The Sentinel Mission will fly a Mercury Cadmium Telluride sensor supercooled to 40° above absolute zero to minimize noise. That sensor could detect one of these black rocks against the black sky 3,000 miles away. It needs to look into the deep infrared (10 micron wavelengths).

Why space? The infrared light that we are looking for does not get through Earth’s atmosphere. Asteroids are dark, like charcoal, but warm from orbiting the sun.

Why a near-Venus orbit?
1) Passively looking away from the sun at all times
2) NEOs inside of Earth’s orbit have a higher statistical chance of impact
3) We see the hot sun-facing side if it’s not rotating orthogonally
4) Shorter orbital period around the sun affords a faster survey

Sentinel: a satellite the size of a Cadillac Escalade taken to a Venus-like orbit by a Falcon 9 rocket. Ball estimates that it will take 50 months to design and build with 1000 people, 100K parts and a million labor hours. The Ball President told us that this is the most exciting project they have ever undertaken (and that includes a rich history of Webb, Kepler, Hubble, Chandra, and Spitzer).
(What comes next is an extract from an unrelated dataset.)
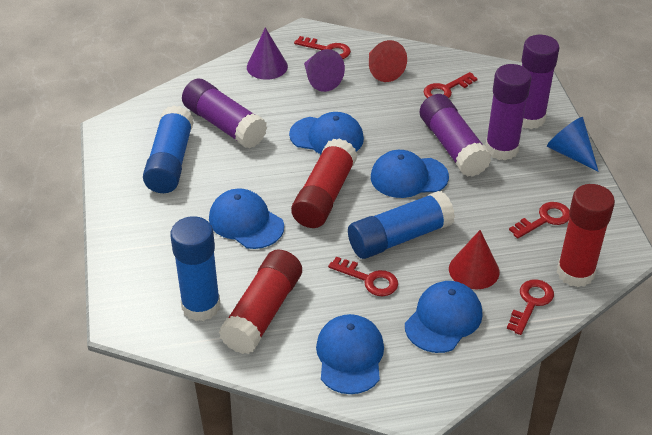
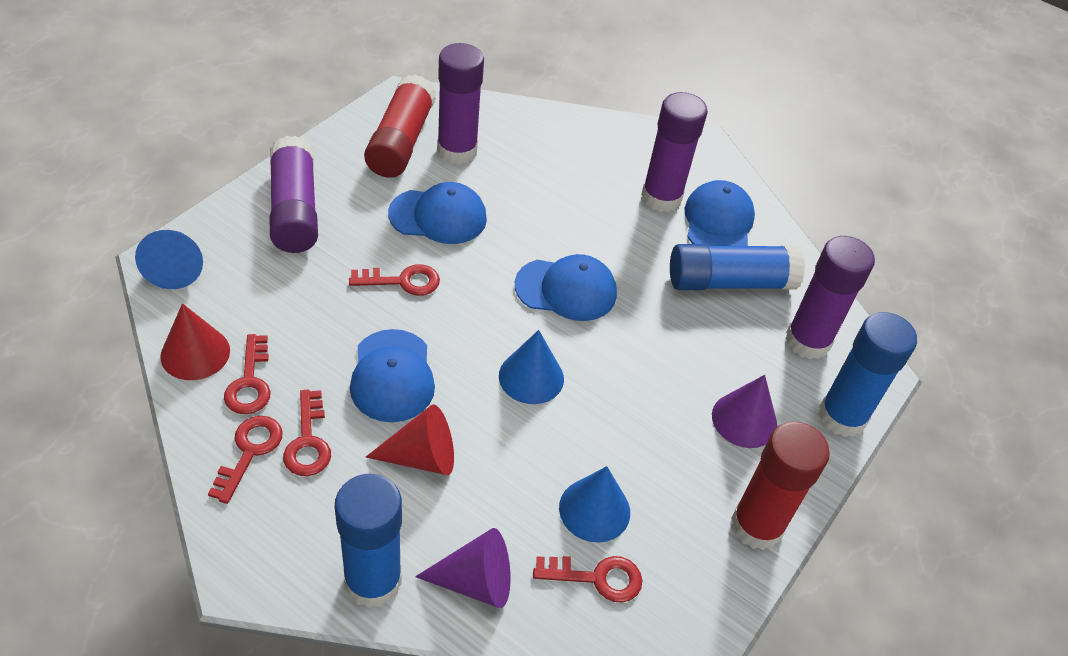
blue cap: [209,188,284,249] [289,112,364,154] [316,314,384,394] [371,150,449,198] [405,281,483,353] = 5 -> [350,329,435,422] [388,182,487,244] [515,254,617,321] [684,180,755,246] = 4
blue cone: [547,117,599,172] = 1 -> [135,230,203,289] [499,330,564,404] [559,466,630,543] = 3
red glue stick: [219,249,302,354] [291,138,357,228] [557,184,615,287] = 3 -> [364,74,436,178] [731,421,830,550] = 2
2 responses to “Rusty Schweickart of Apollo 9 and the Sentinel Mission Demonstrates a Thermal Imager”

  1. My buddy Erik holds one of the precision helical springs from the core of the Stirling cooler _DSC4278It is a very precise instrument, consuming 300 Watts to cool the 24 MP sensor to -387°F (or 40°K).

    And here is a smaller version of that two-stage, closed-cycle, Stirling-cycle cryocooler: _DSC4288 Ball also built the sensor array for the Kepler exo-planet hunter: 07-3348d-Kepler Each Mercury CadTel sensor operates as a module. So far, two of the 21 sensors on Kepler have failed, but they can route around that when picking patches of deep space to observe in phase two of the mission (where use the spacecraft as a sailing ship in the solar wind to overcome the loss of one axis of positioning from the failed momentum wheel gyros).

  2. 300 Watts? That’s it? Wow. Doesn’t this blow the socks of typical cryo efficiencies, or is this something that only works in deep space?